Picture the flow of water over a rock. At very low speeds, the water looks like a smooth sheet skimming the rock's surface. As the water rushes faster, the flow turns into turbulent, roiling whitewater that can overturn your raft.
Turbulence is important in virtually all phenomena involving fluid flow, such as air and gas mixing in an engine, ocean waves breaking on a cliff and air whipping across the surface of a vehicle. However, a comprehensive description of turbulent fluid motion remains one of physics' major unsolved problems.
Now, in a paper to be published in an upcoming issue of Physical Review Letters, MIT researchers report that they have visualized for the first time a convoluted tangle underlying turbulence. This work may ultimately help engineers design better planes, cars, submarines and engines.
Researchers have long suspected that there's a hidden but coherent structure underlying turbulence's messy complexity, but there has been no objective way of identifying it, said MIT research group leader George Haller, professor of mechanical engineering, who also heads Morgan Stanley's Mathematical Modeling Center in Hungary.
"The fluid mechanics community has not reached a consensus even on an objective definition of a vortex, or whirlpool effect, let alone the definition of structures forming turbulence. The mathematical techniques we have developed give a systematic way to identify the material building blocks of a turbulent flow," Haller said.
To picture the skeleton of turbulence, the MIT researchers analyzed experimental data obtained from co-authors Jori Ruppert-Felsot and Harry Swinney of the University of Texas at Austin. The Texas group used water jets to force water from below into a rotating tank of fluid. They seeded the resulting complicated flow with luminescent buoyant particles. When illuminated with a laser, the miniscule polystyrene spheres were visible as they raced around the vortices and jets.
While the particles looked cool, "most important to our analysis were the particles' velocities, which our collaborators obtained by recording the particles' motion with a high-resolution camera, then using a software tool to figure out which particle moved where in a split second," Haller said. "This gave us a high-quality map of the whole velocity field of the turbulent flow at each time instance."
The technical analysis of the velocity field was carried out by MIT mechanical engineering graduate student Manikandan Mathur, whose work is jointly supervised by Haller and co-author Thomas Peacock, assistant professor of mechanical engineering at MIT.

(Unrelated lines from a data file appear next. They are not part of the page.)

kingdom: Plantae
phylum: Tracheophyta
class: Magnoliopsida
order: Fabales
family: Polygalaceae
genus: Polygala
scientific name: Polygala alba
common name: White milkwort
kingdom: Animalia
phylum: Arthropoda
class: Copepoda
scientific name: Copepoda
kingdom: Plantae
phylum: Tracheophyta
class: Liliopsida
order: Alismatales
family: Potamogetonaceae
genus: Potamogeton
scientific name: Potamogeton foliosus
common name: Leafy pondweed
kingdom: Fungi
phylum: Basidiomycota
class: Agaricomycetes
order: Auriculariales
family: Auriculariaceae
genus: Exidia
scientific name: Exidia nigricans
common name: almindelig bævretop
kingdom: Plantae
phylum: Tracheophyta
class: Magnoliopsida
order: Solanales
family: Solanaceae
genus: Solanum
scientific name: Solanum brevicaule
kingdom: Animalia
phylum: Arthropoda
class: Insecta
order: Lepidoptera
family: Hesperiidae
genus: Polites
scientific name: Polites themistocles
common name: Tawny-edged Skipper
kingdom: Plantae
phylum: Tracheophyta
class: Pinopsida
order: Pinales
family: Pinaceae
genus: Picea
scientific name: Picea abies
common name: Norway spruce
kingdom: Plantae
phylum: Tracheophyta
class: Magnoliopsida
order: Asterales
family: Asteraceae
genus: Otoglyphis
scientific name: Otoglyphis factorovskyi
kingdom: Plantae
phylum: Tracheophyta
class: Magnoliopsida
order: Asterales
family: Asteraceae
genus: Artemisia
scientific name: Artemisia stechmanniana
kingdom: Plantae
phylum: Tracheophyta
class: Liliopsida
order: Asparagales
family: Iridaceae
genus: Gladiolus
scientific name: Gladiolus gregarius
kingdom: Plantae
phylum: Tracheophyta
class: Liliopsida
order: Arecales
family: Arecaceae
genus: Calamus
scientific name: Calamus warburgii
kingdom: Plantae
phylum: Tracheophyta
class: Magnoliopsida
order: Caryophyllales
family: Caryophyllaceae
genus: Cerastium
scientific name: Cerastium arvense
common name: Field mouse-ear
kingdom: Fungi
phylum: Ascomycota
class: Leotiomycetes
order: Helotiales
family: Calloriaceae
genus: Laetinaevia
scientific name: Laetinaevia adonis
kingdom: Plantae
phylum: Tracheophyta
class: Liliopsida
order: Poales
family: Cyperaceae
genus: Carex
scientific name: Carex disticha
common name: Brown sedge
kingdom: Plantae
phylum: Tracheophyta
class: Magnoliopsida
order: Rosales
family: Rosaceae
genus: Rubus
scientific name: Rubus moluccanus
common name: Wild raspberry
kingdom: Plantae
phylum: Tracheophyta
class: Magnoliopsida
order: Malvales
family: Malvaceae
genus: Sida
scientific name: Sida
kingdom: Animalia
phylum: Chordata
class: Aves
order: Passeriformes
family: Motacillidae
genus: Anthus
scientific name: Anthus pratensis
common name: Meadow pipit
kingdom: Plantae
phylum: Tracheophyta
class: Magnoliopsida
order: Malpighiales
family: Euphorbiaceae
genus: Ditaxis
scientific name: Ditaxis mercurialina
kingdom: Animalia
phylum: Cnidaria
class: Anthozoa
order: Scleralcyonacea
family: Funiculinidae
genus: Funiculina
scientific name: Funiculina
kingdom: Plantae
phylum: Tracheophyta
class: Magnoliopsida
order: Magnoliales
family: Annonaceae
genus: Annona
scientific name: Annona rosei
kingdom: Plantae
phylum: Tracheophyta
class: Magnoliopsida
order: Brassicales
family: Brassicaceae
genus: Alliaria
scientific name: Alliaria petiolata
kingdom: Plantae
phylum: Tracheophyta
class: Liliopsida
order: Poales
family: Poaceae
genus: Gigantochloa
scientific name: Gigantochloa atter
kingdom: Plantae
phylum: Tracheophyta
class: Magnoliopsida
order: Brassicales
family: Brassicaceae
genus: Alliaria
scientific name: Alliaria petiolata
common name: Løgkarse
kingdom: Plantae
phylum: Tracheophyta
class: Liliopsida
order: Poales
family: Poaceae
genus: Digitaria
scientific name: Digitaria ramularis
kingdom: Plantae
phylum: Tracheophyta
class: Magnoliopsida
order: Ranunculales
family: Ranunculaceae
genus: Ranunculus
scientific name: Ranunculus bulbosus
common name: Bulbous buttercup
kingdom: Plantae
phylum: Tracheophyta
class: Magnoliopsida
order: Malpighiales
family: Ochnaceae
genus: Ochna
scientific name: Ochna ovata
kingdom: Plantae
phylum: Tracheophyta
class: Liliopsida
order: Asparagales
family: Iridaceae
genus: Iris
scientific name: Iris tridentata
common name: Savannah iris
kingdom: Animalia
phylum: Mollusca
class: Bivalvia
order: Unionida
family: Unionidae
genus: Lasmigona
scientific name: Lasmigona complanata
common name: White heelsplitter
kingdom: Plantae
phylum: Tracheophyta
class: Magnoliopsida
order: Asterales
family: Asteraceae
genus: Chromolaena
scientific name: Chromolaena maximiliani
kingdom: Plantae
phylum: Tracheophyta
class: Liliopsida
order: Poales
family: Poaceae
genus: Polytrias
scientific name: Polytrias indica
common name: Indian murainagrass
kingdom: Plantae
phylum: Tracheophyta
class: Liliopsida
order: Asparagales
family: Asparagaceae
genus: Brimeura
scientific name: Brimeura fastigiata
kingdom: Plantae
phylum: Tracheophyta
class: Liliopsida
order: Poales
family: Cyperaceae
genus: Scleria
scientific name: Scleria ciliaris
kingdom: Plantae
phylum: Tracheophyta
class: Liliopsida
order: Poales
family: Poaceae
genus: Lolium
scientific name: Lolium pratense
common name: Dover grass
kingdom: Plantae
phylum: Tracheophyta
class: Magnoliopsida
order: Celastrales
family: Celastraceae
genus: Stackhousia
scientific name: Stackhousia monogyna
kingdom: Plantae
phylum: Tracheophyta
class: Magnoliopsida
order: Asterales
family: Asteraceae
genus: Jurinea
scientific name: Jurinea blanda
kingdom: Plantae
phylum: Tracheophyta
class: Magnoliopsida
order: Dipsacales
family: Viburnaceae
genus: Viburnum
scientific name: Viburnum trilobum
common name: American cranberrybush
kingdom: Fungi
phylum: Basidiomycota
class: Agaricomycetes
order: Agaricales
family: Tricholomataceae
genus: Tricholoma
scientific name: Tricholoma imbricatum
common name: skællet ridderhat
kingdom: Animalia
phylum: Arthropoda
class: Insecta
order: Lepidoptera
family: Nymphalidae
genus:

Using involved mathematical tools, Mathur uncovered a convoluted tangle embedded in the flow. "With this approach, we isolated the very source of turbulent mixing, not just its effect on dye or smoke as earlier studies did," said Mathur.
The complexity they found surprised the MIT team. They knew that in turbulent flow, unsteady vortices appear on many scales and interact with each other. What they didn't know was that the complicated, constantly evolving flow patterns are driven by two competing armies of particles constantly being pulled together and pushed apart.
The researchers identified a complex network of two types of curves formed by two distinct groups of particles. The first type of curve, which the researchers colored red, attracts other fluid particles. At the same time, the second type, colored blue, repels other fluid particles. Both sets of curves evolve with the flow.
Imagine that the particles visible in the turbulent water are like an army of ants being chased through a bowl of mixed-up red and blue spaghetti. "The ants love red spaghetti and want to stay close to it, but they hate blue spaghetti and won't touch it. And they have to keep running in the bowl under these constraints, stuck in an endless maze forever," said Haller.
The resulting images, which look like dense, tangled masses of blue and red fibers, are snapshots of this stunning, constantly deforming structure. "The chaotic tangle forms the skeleton of turbulence as fluid is simultaneously attracted to, and repelled by, its different components," Haller said.
The MIT researchers call their discovery the "Lagrangian skeleton" of turbulence because their particle-based approach is motivated by the work of 19th-century mathematician Joseph-Louis Lagrange. "Lagrange developed mathematical tools still used today for calculating mechanical and fluid motion," said Peacock.
Among many applications, the new results promise to aid the early detection of clear air turbulence that causes those unexpected jolts in airplanes; they may also help control the spread of oceanic pollution. "Most certainly, they will lead to a better appreciation of ants running in a bowl of spaghetti," said Haller.